Ces efforts de rationalisation et de modernisation permettront de soutenir au mieux les opérations extérieures de la France dont les dispositifs seront revus cette année. Nous savons déjà que deux Rafale quitteront le Levant suivis d’autres retours en métropole, tels que les CAESAR de la TF Wagram. L’actuel CEMA, annonçait en novembre dernier que les forces françaises au Levant entraient dans une « une nouvelle phase » et qu’il allait « étudier comment rester efficaces, mais au moindre coût possible ». Dans ce sens, l’opération Barkhane, elle aussi, « change de visage », comme l’affirmait Parly lors de son déplacement au Mali le 31 décembre. Il s’agira ici de soutenir la nouvelle structure FCG5S (force conjointe du G5 Sahel) afin que les pays d’Afrique qui la composent soient prêts à prendre leur sécurité en main, « la présence de la France » n’étant pas « éternelle » rappelait Parly.

 

Sur le volet des ressources humaines, l’année 2018 sera celle de la mise en oeuvre d’environ 70% des actions du Plan Famille, présenté le 1er novembre. Selon le Minarm, « le plan famille permettra de mieux concilier un engagement exigeant avec une vie familiale épanouie en aidant d’abord les plus fragiles et en se penchant sur les questions de la disponibilité et de la mobilité. La famille est placée au centre des priorités. Mieux prendre en compte les absences opérationnelles, mieux accompagner la mobilité, ancrer la garnison au cœur de la vie familiale et sociale sont les lignes directrices au cœur des 12 mesures principales du plan Famille ». Ces mesures représenteront 300M€ de crédits nouveaux sur cinq ans.

 

(Crédits photo : AFP/Daphné BENOIT)

(Crédits photo : AFP/Daphné BENOIT)

 

Enfin, restent deux questions majeures abordées par Emmanuel Macron au moment des élections présidentielles : celle de l’Europe de la Défense et celle du Service National.
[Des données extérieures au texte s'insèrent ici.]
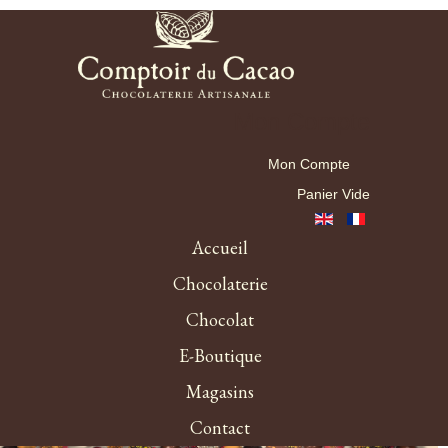
Mon Compte
Mon Compte
Panier Vide
Accueil
Chocolaterie
Chocolat
E-Boutique
Magasins
Contact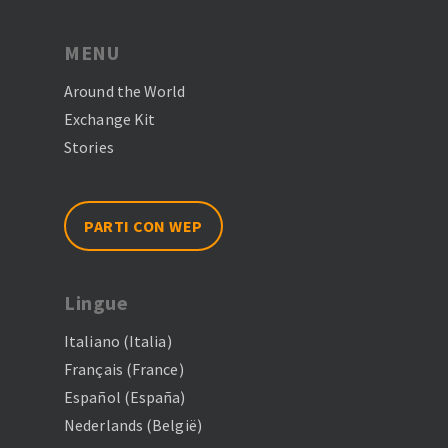
MENU
Around the World
Exchange Kit
Stories
PARTI CON WEP
Lingue
Italiano (Italia)
Français (France)
Español (España)
Nederlands (België)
Fin août 2017, la ministre des Armées, très engagée sur le dossier selon son service de communication, abordait l’Europe de la défense comme un « pari presque impossible, mais pari indispensable ». En novembre, la coopération structurée permanente (CSP ou PESCO) était activée par 25 États-membres de l’UE. Ceux-ci ont adopté une liste initiale de 17 projets (formation, développement des capacités, état de préparation opérationnelle en matière de défense etc) qui devraient être formellement adoptés par le Conseil de l’UE début 2018.

 

Si des pas en avant ont été faits en faveur de l’Europe de la Défense, la marche arrière a été enclenchée sur la question du Service National. Toujours dans cette perspective de réduction des coûts, les députés de la majorité parlaient dernièrement d’un « parcours citoyen », dont la mission ne serait plus confiée au Ministère des armées mais plutôt à celui de l’Éducation Nationale. Le rapport parlementaire qui sera remis fin janvier au gouvernement devrait nous éclairer sur la question.

 

Quoiqu’il en soit, souhaitons à Florence Parly et aux forces armées une année pleine de réussite. Qu’elle soit celle, comme la ministre l’a souhaité aux forces, du « redressement de l’effort de défense », de l’amélioration « des conditions de vie des militaires », celle de l’efficacité et de la performance par la « transformation » et la « simplification ». Que les efforts d’adaptation, d’innovation et de créativité demandés cette année servent à garantir la sécurité de demain.